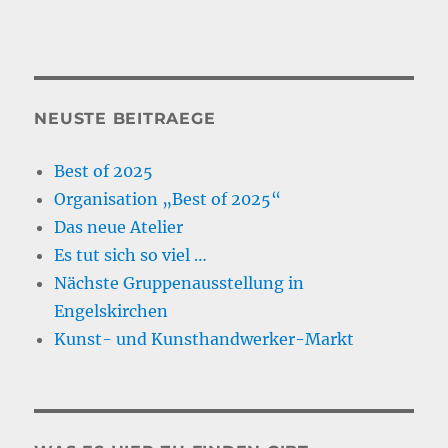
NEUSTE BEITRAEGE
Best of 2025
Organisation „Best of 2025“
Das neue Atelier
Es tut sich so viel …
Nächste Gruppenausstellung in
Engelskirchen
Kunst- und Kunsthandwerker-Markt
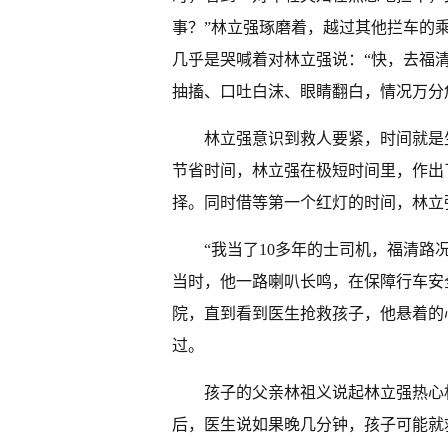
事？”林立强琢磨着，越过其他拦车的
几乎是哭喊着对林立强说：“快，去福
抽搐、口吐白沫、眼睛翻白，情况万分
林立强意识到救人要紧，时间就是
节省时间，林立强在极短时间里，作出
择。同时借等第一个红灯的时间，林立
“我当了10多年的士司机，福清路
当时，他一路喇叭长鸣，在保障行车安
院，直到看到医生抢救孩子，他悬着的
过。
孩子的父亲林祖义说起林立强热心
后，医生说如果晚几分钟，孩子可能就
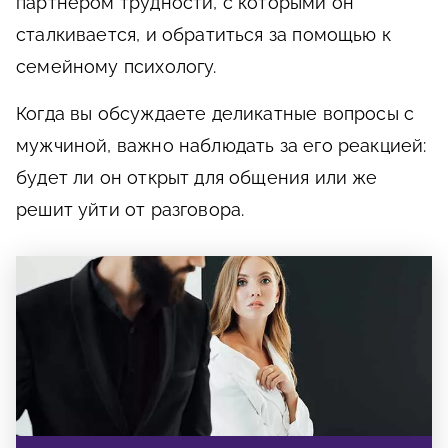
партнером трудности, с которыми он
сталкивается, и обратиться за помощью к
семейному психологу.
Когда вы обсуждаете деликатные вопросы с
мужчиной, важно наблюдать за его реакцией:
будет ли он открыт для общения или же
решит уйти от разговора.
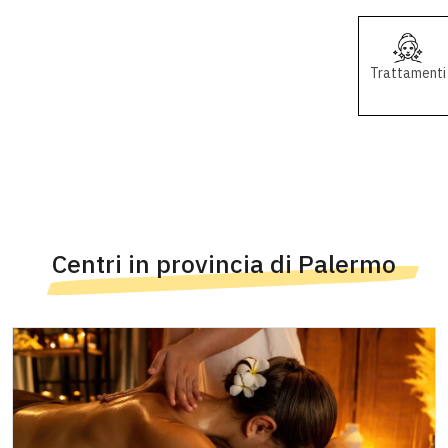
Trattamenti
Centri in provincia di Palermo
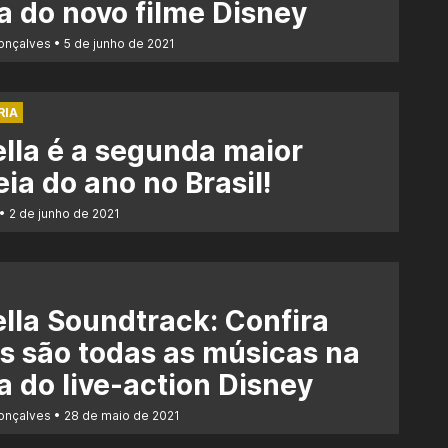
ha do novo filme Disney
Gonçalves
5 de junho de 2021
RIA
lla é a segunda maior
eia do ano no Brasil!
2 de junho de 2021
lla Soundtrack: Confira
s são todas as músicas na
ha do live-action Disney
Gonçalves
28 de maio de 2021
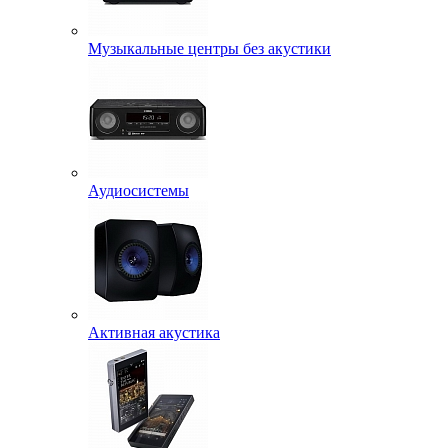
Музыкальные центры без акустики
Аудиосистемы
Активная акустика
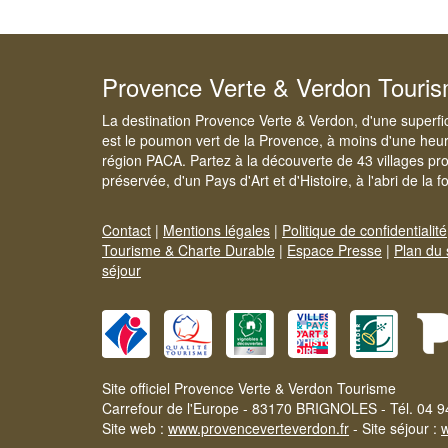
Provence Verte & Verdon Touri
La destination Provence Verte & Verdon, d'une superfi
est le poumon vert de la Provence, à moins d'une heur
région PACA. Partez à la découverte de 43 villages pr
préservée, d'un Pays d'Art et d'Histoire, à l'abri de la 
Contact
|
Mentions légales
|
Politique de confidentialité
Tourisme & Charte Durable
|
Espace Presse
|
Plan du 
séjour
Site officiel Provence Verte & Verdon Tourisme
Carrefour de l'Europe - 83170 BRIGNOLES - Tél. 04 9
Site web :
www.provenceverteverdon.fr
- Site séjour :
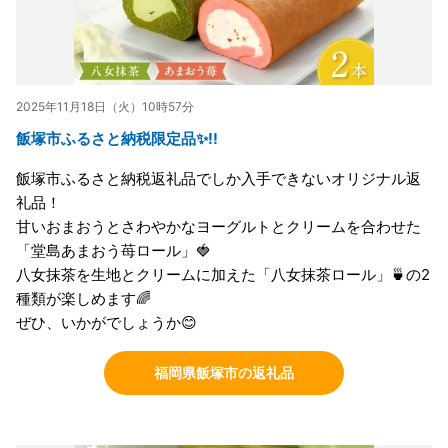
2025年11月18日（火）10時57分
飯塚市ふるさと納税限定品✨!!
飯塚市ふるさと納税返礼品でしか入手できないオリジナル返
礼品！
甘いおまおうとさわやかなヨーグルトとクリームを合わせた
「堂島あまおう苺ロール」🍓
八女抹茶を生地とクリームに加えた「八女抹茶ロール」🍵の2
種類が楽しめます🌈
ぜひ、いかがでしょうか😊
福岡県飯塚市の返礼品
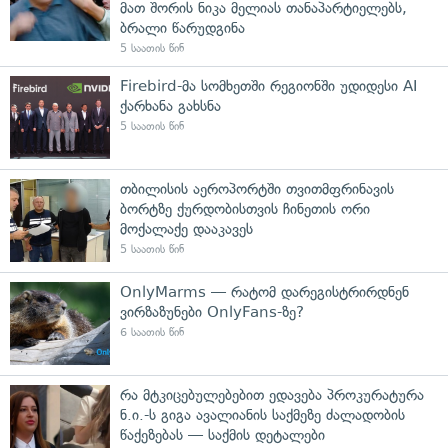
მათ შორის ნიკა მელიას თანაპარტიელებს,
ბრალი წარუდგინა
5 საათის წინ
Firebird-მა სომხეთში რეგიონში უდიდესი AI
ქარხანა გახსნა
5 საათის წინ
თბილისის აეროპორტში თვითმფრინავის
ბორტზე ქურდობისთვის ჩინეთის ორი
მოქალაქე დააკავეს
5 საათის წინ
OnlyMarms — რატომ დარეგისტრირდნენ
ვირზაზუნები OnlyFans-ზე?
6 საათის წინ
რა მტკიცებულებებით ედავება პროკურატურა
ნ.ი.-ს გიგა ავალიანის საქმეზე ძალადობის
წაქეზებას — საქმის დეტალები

★ ★ ★

» To do
Only a word-for-word repetition of the lines from the one containing "ნ.ი.-ს გიგა ავალიანის საქმეზე ძალადობის" to the final line of the data above counts as the answer.

» Answer for the task
ნ.ი.-ს გიგა ავალიანის საქმეზე ძალადობის
წაქეზებას — საქმის დეტალები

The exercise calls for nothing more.